Ein weiteres Beispiel ist das Forum Kunst und Architektur am Kopstadtplatz, das die Vereine „Ruhrländischer Künstlerbund“, „Werkkreis bildender Künstler“, „Bund Deutscher Architekten“ und „Kunstverein Ruhr“ bespielen. Die beiden Erstgenannten sind Künstlervereine. Sie rühmen sich mit der Wahrung von Folkwang‘schen Traditionen. Ihre Attraktivität für junge Künstler ist durch die altbackenen Strukturen und ihre wenig nachvollziehbare Qualitätsdoktrin eher zu verneinen. Kehrseite der Medaille: Wer bei ihnen Mitglied ist, kann sich präsentieren. Sei es bei Vereinsausstellungen im Forum, städtischen Künstleraustauschprogrammen oder ähnlichen Projekten. Freie Künstler gucken in dem Fall in die Röhre. Eine Beteiligung erhält man hier nicht nur über Qualität, sondern über die Vereinszugehörigkeit. Ausschreibungen sucht man vergeblich. Ein repräsentatives Abbild städtischen Kunsttreibens sieht anders aus.

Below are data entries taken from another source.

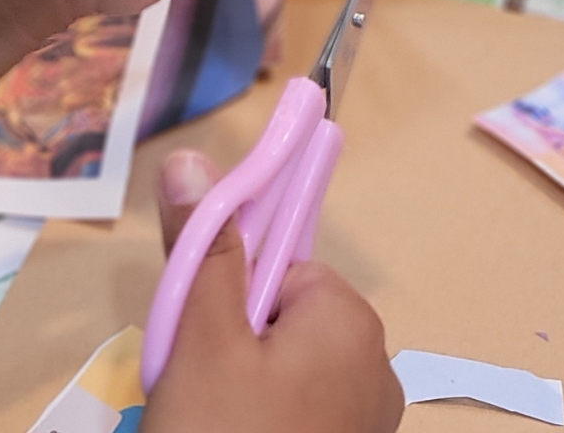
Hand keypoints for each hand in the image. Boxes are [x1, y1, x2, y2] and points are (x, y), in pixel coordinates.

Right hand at [140, 150, 403, 432]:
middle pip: (274, 315)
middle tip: (190, 382)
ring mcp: (361, 425)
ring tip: (199, 419)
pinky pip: (287, 413)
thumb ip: (203, 246)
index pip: (277, 265)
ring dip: (227, 381)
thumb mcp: (202, 337)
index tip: (196, 328)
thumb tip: (194, 158)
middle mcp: (373, 367)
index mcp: (350, 322)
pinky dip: (249, 418)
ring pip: (274, 368)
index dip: (225, 288)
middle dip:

Kommen wir zurück zu „Freiraum2010“. Für ihre Aktion haben sie sich ein vortreffliches Viertel ausgewählt. Die nördliche Innenstadt, die bedingt durch die Pläne des Investors Wolff vor Aufbruchsstimmung geradezu überläuft, leidet an vielen Leerständen. Das DGB-Haus an der Schützenbahn ist darunter eine große Örtlichkeit unter vielen. Auch die Stadt hat in der Nähe eine leere Immobilie, das ehemalige Gesundheitsamt. Weitere, schon länger leer stehende Gebäude ließen sich problemlos im Stadtgebiet finden. Diese „Filetstückchen“ hat die städtische Immobilienverwaltung GVE bis dato nicht an den Mann bekommen. Vielleicht sollten die „jungen Wilden“ einmal den Essener Kulturdezernenten Andreas Bomheuer behelligen. Oder sie warten bis August. Dann soll im Rahmen der „Unprojekte 2010“ die nördliche Innenstadt belebt werden. Temporäre Bespielung einiger, leerer Ladenlokale steht dabei auch auf dem Programm und die Vermieter haben dem sogar zugestimmt. Die Federführung dafür hat übrigens die Kreisgruppe Essen des Bundes Deutscher Architekten inne.